La semana pasada, dentro del marco de una campaña por la ética del Cuidado y la prevención, concurrieron personas de ese coro adulto al que señalaba, para hablar del cuidado. Todos sabemos que son sobrevivientes de abuso sexual infantil, o juvenil; experiencias largas, sostenidas en el tiempo, que asimismo ha tomado largo tiempo reparar. Pero solo querían hablar del cuidado, la prevención, el presente y el futuro por sobre el pasado que tiene valor de aprendizaje, pero ya fue. Lo que es y lo que viene es lo que importa.
Pensaba en estas personas queridas y el tono de lo que hicimos apenas una semana atrás (pronto será compartido), mientras leía el periódico. Pensaba en las estudiantes de periodismo de dos universidades, que esta semana cubrieron el tema en trabajos para sus cátedras y me pidieron acompañarlas. Trataron el tema centradas en los derechos de los niños, en el valor de la resiliencia y el cuidado. Y recordaba a personas de radio, televisión y también de medios escritos, que han sido atentos y despiertos en la conducción de conversaciones arduas donde, no obstante, ha habido respeto y absoluta distancia de la pirotecnia dolorida de palabras y tonos entrejidos en “ultrajes y violaciones”.

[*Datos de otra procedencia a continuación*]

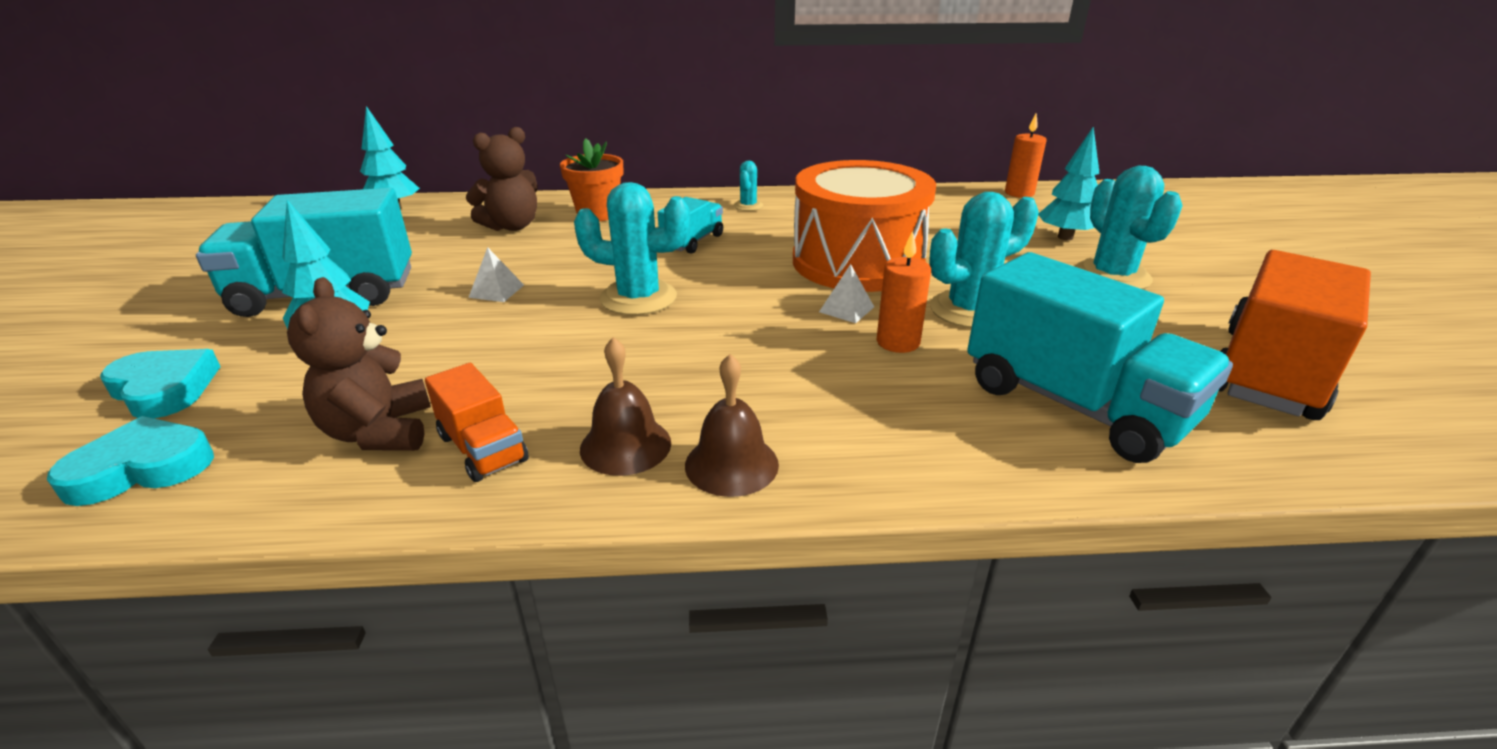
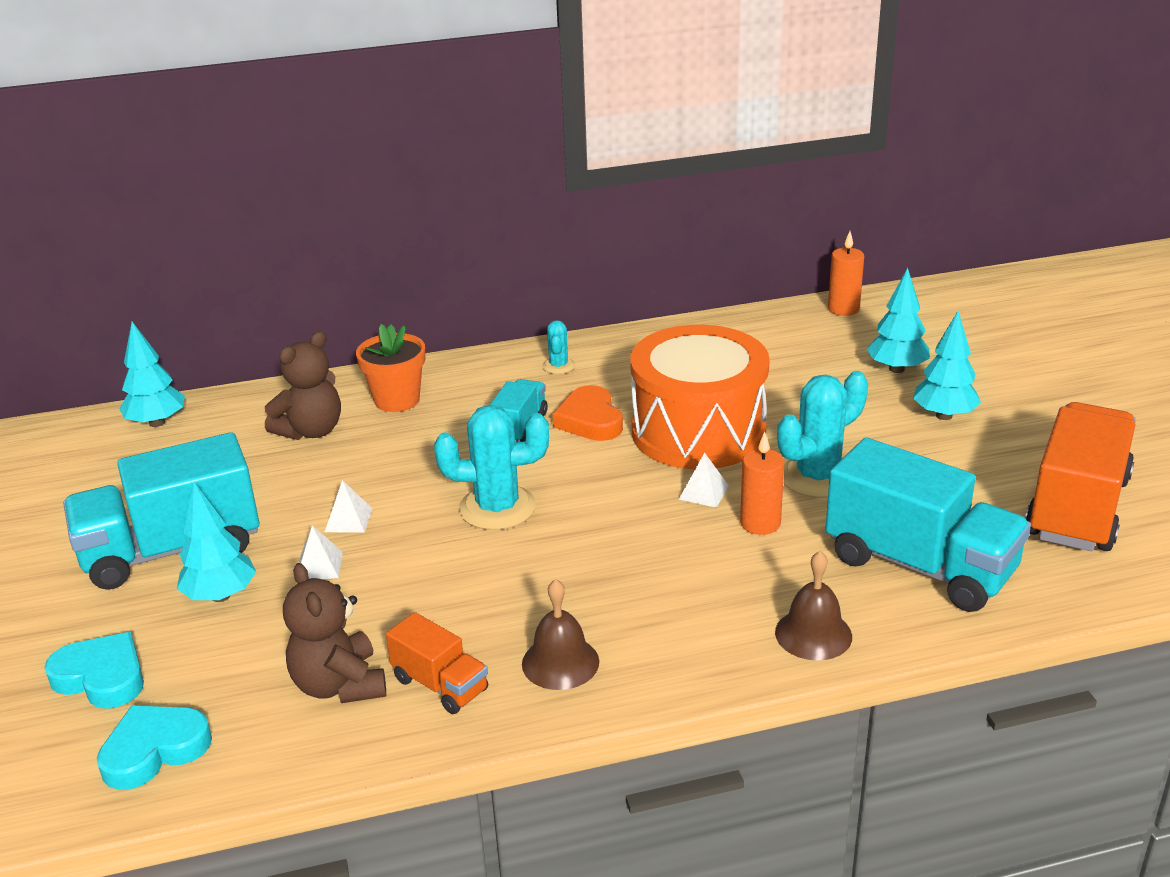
camera: 10 degrees left, 0 degrees up
brown bell [685,354,779,497] -> brown bell moved to [775,551,852,661]
turquoise cactus [1075,165,1183,289] -> turquoise tree [913,311,981,420]
none -> white pyramid [299,525,343,579]
none -> orange heart [552,385,623,441]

La intención del reportaje de hoy fue benéfica, no cabe duda y ahí querría quedarme. Pero soy humana no más. Mis ojos vuelven una y otra vez al lamentable encabezado y ya no son palabras, sino una daga: irresponsable, descuidada, o quizás puesta ahí a plena consciencia, por algún motivo que no logro comprender (¿sensibilizar? ¿alertar?… hay otras formas).

Esta mañana preciosa y soleada, de rutinas adorables de familia, debería ser capaz de suavizar y derrotar lo sombrío, pero no está siendo fácil. Escribo con ganas de volar lejos, de volverme a mi hogar en el bosque allá en el norte de la Tierra, o de simplemente retirar los diarios de todos los kioskos como si eso exorcizara, en alguna dimensión sutil, la presencia de lo violento. Y no hablo tanto del fantasma de un padre muerto, sino de la incursión por la fuerza del recuerdo del daño, a manos de prójimos vivos.

Si algo es claro, es que siempre queda camino para aprender, todos. Esta conversación sobre el abuso y el cuidado es más, mucho más, que los hechos, estadísticas y los contenidos; es también, todo el tiempo, sobre nuestra humanidad, nuestras fragilidades, nuestros recursos, compasiones y esperanzas. Cuidarnos, en lo grueso de la vida, y también en los pequeños detalles que nunca son tan pequeños en realidad.